Beyond that… Since its inception, MIQ has been a punching bag for the media and Opposition alike. Yet for all its faults large and trivial, the MIQ system has also enabled the safe and efficient re-integration of huge numbers of Kiwi returnees. Like its counterpart system in Australia it has failed to cope with the extent of the demand from citizens located offshore. On both sides of the Tasman, there have been calls for the magicking into existence overnight of purpose built MIQ facilities. Do such shortcomings mean that MIQ should be scrapped entirely - and at what likely cost in health, wellbeing and infection outcomes? The MIQ system, although being gradually truncated in both countries, persists here and in Australia for a reason.
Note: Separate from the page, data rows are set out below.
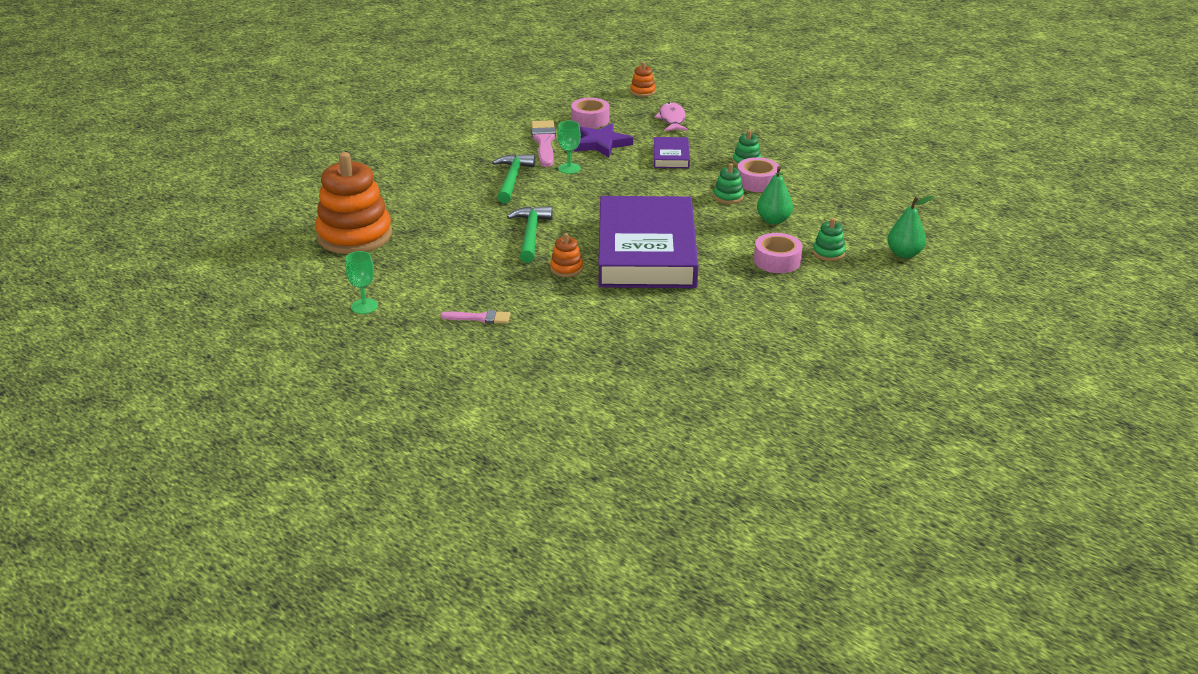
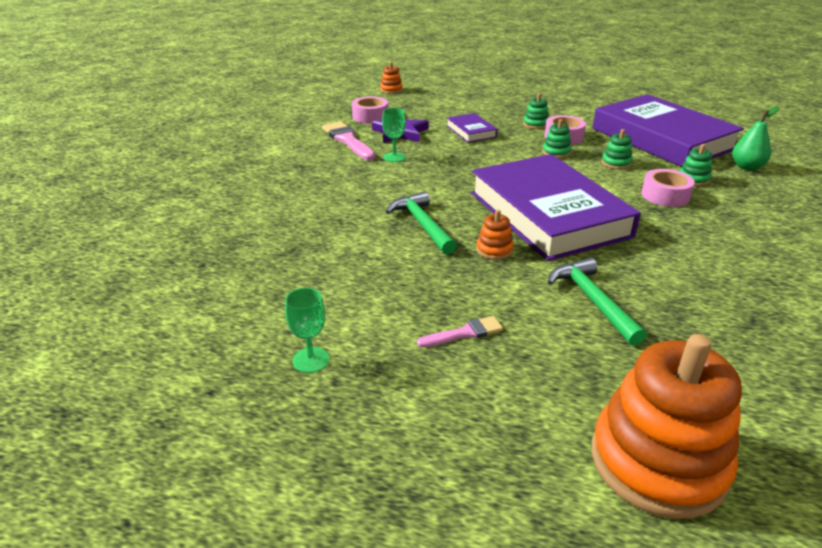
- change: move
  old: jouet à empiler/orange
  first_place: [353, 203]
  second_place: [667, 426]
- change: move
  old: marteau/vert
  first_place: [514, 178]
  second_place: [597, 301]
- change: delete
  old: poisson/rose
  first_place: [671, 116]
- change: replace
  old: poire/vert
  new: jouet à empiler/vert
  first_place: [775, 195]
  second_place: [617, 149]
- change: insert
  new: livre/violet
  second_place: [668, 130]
In sum, the media has to do more to keep its distance and direct its healthy scepticism fairly and equally. Not only at the government – but also at the business lobbyists, and populist politicians who are being allowed, virtually unchallenged, to harvest the public’s feelings of anxiety and discontent.
Footnote: In the US over the past few weeks, the same debate has arisen over the prevailing media narrative on the Biden presidency. Again, the lack of context (e.g. in the coverage of the US exit from Afghanistan) , the relentlessly negative focus on trivialities (e.g. Biden’s cough) and the resort to horse race journalism (e.g. the Biden approval ratings) all have their counterparts here. Here’s a Columbia Journalism Review article on the media’s skewed stances towards Biden.
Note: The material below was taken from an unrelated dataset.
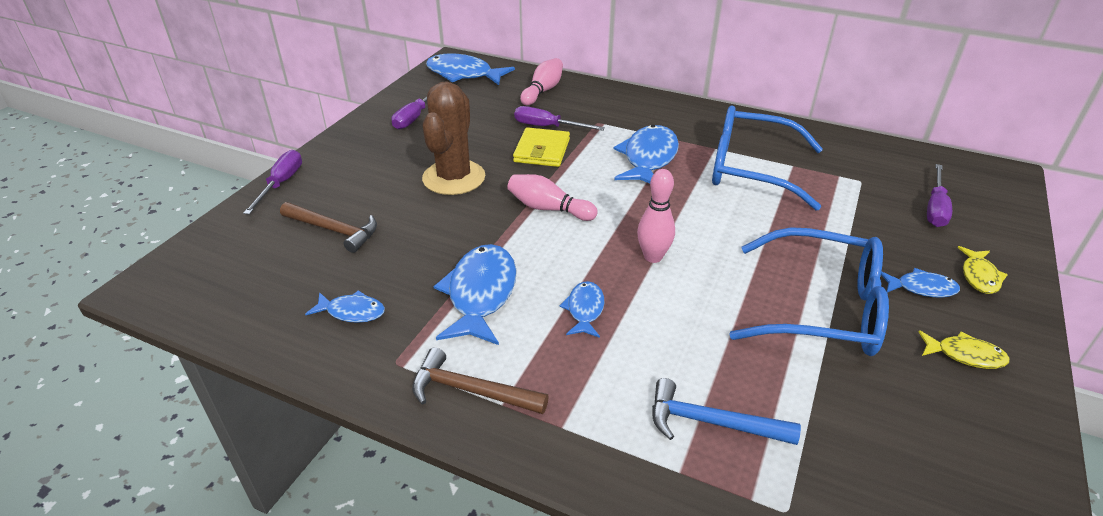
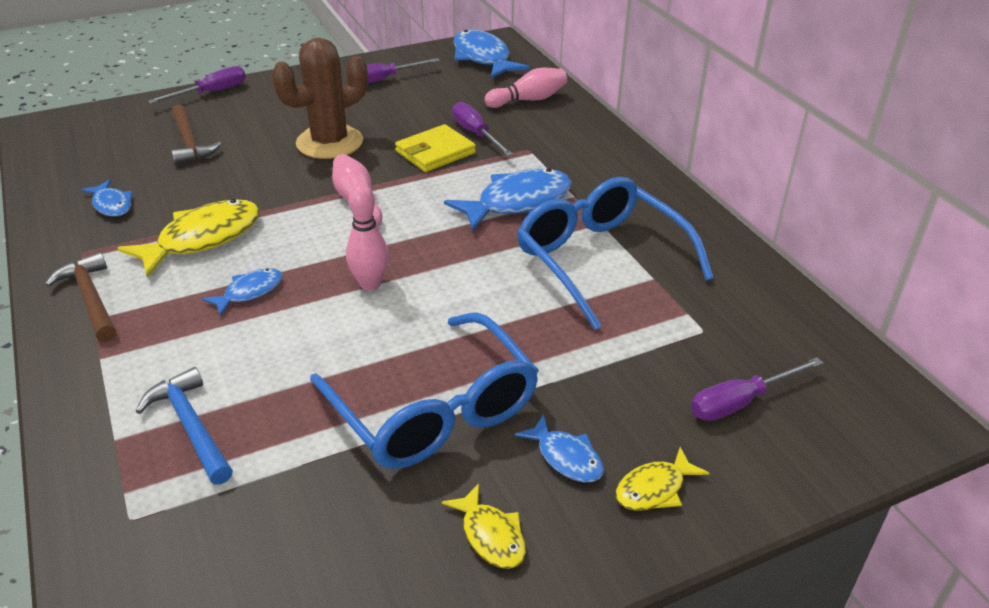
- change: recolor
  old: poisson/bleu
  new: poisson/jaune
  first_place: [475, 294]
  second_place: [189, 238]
Much of the recent debate has been kicked off by a (paywalled) column written by the Washington Post’s Dana Millbank, who has argued that the US media’s amplification of what are relatively insignificant government failings is serving to advance the country’s drift to the extreme right. As Millbank says in this MSNBC interview:
“Compare the last four months to the last four months of 2020, when Donald Trump was threatening to not honour the result of a free and fair election..He was embracing the Proud Boys white supremacists, and embracing QAnon. He was sabotaging the Post Office.[Yet] in that period of time he got similar to, and even more favourable, coverage than what Biden is getting today.”
In this situation, the media’s ordinary combative instincts – they originate in the admirable journalistic urge to hold power to account – can be ill-suited to recognising, let alone dealing with, the bigger picture. Because, Millbank argues, the stakes involved in the US are more than the usual party political jockeying between Democrats and Republicans. In his view, the struggle is between small “d” democrats, and authoritarians. As Milbank said in his Post column, “Biden is attempting to re-establish democratic norms. The people opposing him are using fascist tools of deception and voter disenfranchisement. Neutrality in this struggle is not a virtue.”
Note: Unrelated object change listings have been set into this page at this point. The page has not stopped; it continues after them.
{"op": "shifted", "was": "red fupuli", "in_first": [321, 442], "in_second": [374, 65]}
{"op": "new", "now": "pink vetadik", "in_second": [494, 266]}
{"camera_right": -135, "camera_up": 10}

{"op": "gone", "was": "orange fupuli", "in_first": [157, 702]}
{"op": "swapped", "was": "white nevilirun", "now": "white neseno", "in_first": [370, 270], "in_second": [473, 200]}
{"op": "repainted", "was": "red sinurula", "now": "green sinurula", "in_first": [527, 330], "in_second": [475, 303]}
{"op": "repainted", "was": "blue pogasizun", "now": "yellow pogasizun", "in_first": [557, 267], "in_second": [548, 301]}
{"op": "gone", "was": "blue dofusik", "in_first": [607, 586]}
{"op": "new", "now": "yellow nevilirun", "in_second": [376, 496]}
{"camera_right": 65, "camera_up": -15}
Footnote Two: Luxon’s CEO experience might be the worst possible preparation and qualification for heading a government. After all, CEOs are answerable only to the shareholders, and their main fidelity is to the bottom line. Yet governments - if they’re competent - need to be willing and able to juggle competing interests, to acknowledge the minority view, and to minimize the risks to the vulnerable, even if this involves sometimes abandoning the quest for optimal economic efficiency.
By and large, the current government has managed that balancing act pretty well. Arguably, by focusing so much coverage on the angrily disgruntled, the media has taken an easy clickable route that downplays – or negates - the fact that such people are actually outliers within what has been so far, a successful response to the pandemic.